Teen wounded in Colorado high school shooting released from hospital

"'I’m still alive!'" Matthew Silverstone, 18, said in a brief statement after he was released from the hospital, five weeks after the Evergreen High School shooting.
Matthew Silverstone, 18, in the hospital.
Matthew Silverstone, 18, in the hospital.@jeffcosheriffco

A teenage boy who was wounded in a Colorado high school shooting last month was released from the hospital Tuesday, authorities said.

Matthew Silverstone, 18, was released from Common Spirit St. Anthony Hospital after enduring gunshot wounds to the head and chest in the Sept. 10 shooting in Evergreen, Colorado, the Jefferson County Sheriff's Office said in a press release.

"'I’m still alive!'" Silverstone said in a brief statement, according to the news release.

Authorities say the Evergreen High School shooting occurred after a 16-year-old fired off about 20 rounds around 12:30 p.m., injuring Silverstone and another student, before fatally shooting himself. The other injured teenager was released from the hospital shortly after the shooting occurred.

Images released by the sheriff's office show Silverstone being wheeled out of the hospital to a crowd of about 140 first responders and hospital staff, clapping and holding blue balloons, Silverstone’s favorite color, according to the news release.

Matthew Silverstone was released from Common Spirit St. Anthony Hospital on Tuesday.
Matthew Silverstone was released from Common Spirit St. Anthony Hospital on Tuesday.@jeffcosheriffco / via X

One of the images shows Silverstone sitting in a hospital bed, thumbs up.

The teenager's heart stopped twice — once at the scene, and once in the ambulance en route to the hospital, his family said in the news release.

"After emergency surgeries, the doctors prepared us for the worst," his family said in a statement. "But Matthew has never given up."

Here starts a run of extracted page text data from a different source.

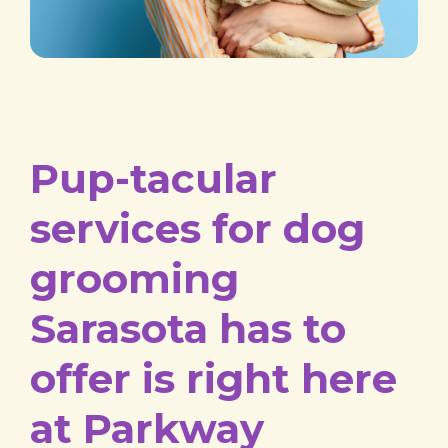
Pup-tacular
services for dog
grooming
Sarasota has to
offer is right here
at Parkway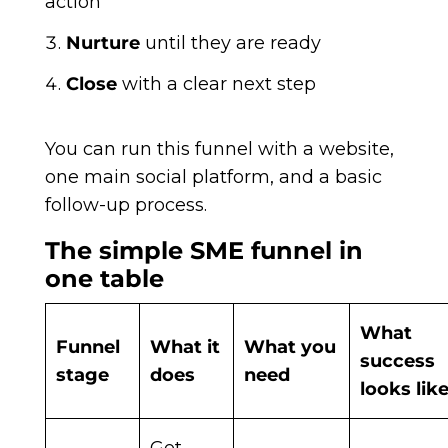
action
Nurture
until they are ready
Close
with a clear next step
You can run this funnel with a website,
one main social platform, and a basic
follow-up process.
The simple SME funnel in
one table
What
Funnel
What it
What you
success
stage
does
need
looks lik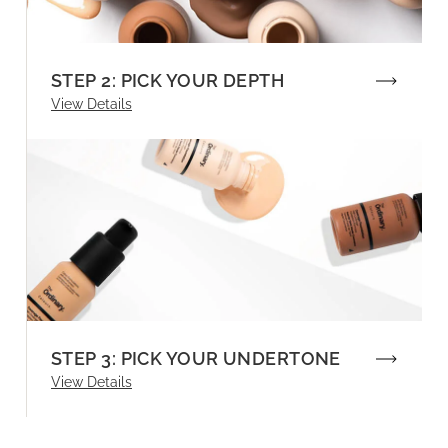
STEP 2: PICK YOUR DEPTH
View Details
STEP 3: PICK YOUR UNDERTONE
View Details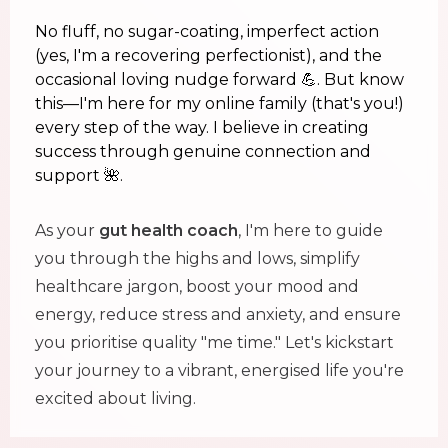
No fluff, no sugar-coating, imperfect action
(yes, I'm a recovering perfectionist), and the
occasional loving nudge forward 💪. But know
this—I'm here for my online family (that's you!)
every step of the way. I believe in creating
success through genuine connection and
support 🌺.
As your
gut health coach
, I'm here to guide
you through the highs and lows, simplify
healthcare jargon, boost your mood and
energy, reduce stress and anxiety, and ensure
you prioritise quality "me time." Let's kickstart
your journey to a vibrant, energised life you're
excited about living.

The gunfire spanned an estimated nine minutes, according to authorities, who credited school employees for responding quickly with active shooter protocol.

Authorities identified the shooter as Desmond Holly and said he had been "radicalized by an extremist network," offering no further details.

The Anti-Defamation League’s Center on Extremism said in a statement shortly after the shooting that Holly "expressed neo-Nazi views" on social media, and that his TikTok accounts specifically "were filled with white supremacist symbolism."